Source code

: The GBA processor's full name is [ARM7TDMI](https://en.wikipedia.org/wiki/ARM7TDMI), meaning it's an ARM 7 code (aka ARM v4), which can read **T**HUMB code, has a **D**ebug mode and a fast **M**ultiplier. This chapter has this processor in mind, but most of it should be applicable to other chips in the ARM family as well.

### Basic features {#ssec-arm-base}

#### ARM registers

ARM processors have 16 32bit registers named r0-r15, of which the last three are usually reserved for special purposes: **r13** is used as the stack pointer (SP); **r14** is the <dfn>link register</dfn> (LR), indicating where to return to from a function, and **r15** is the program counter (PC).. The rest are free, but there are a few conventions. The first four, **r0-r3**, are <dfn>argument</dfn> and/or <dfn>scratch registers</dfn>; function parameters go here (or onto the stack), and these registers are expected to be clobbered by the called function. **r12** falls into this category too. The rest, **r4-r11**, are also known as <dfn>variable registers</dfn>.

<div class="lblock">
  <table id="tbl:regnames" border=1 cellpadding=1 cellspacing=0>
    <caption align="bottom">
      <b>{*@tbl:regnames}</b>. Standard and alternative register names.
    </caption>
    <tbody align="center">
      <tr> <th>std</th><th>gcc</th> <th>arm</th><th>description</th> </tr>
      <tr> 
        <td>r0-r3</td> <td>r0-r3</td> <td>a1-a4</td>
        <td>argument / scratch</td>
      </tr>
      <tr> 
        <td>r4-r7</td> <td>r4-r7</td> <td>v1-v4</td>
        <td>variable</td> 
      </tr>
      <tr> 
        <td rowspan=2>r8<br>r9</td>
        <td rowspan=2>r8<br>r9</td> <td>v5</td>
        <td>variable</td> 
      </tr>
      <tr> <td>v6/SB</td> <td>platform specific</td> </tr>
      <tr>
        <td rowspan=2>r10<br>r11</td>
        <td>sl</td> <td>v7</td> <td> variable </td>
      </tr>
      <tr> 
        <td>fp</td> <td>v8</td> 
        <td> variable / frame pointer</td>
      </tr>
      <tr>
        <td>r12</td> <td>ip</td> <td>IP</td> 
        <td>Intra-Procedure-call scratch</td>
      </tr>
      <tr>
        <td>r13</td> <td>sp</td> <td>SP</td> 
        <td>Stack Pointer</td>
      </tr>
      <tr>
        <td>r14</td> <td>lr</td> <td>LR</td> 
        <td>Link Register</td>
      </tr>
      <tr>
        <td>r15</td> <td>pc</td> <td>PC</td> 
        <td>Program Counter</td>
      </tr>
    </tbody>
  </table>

+ + +

(AIM OF THE TASK)
All lines with the word "which" are needed; pull them from the entries and copy each.

(ANSWER FOR THIS EXERCISE)
: The GBA processor's full name is [ARM7TDMI](https://en.wikipedia.org/wiki/ARM7TDMI), meaning it's an ARM 7 code (aka ARM v4), which can read **T**HUMB code, has a **D**ebug mode and a fast **M**ultiplier. This chapter has this processor in mind, but most of it should be applicable to other chips in the ARM family as well.
ARM processors have 16 32bit registers named r0-r15, of which the last three are usually reserved for special purposes: **r13** is used as the stack pointer (SP); **r14** is the <dfn>link register</dfn> (LR), indicating where to return to from a function, and **r15** is the program counter (PC).. The rest are free, but there are a few conventions. The first four, **r0-r3**, are <dfn>argument</dfn> and/or <dfn>scratch registers</dfn>; function parameters go here (or onto the stack), and these registers are expected to be clobbered by the called function. **r12** falls into this category too. The rest, **r4-r11**, are also known as <dfn>variable registers</dfn>.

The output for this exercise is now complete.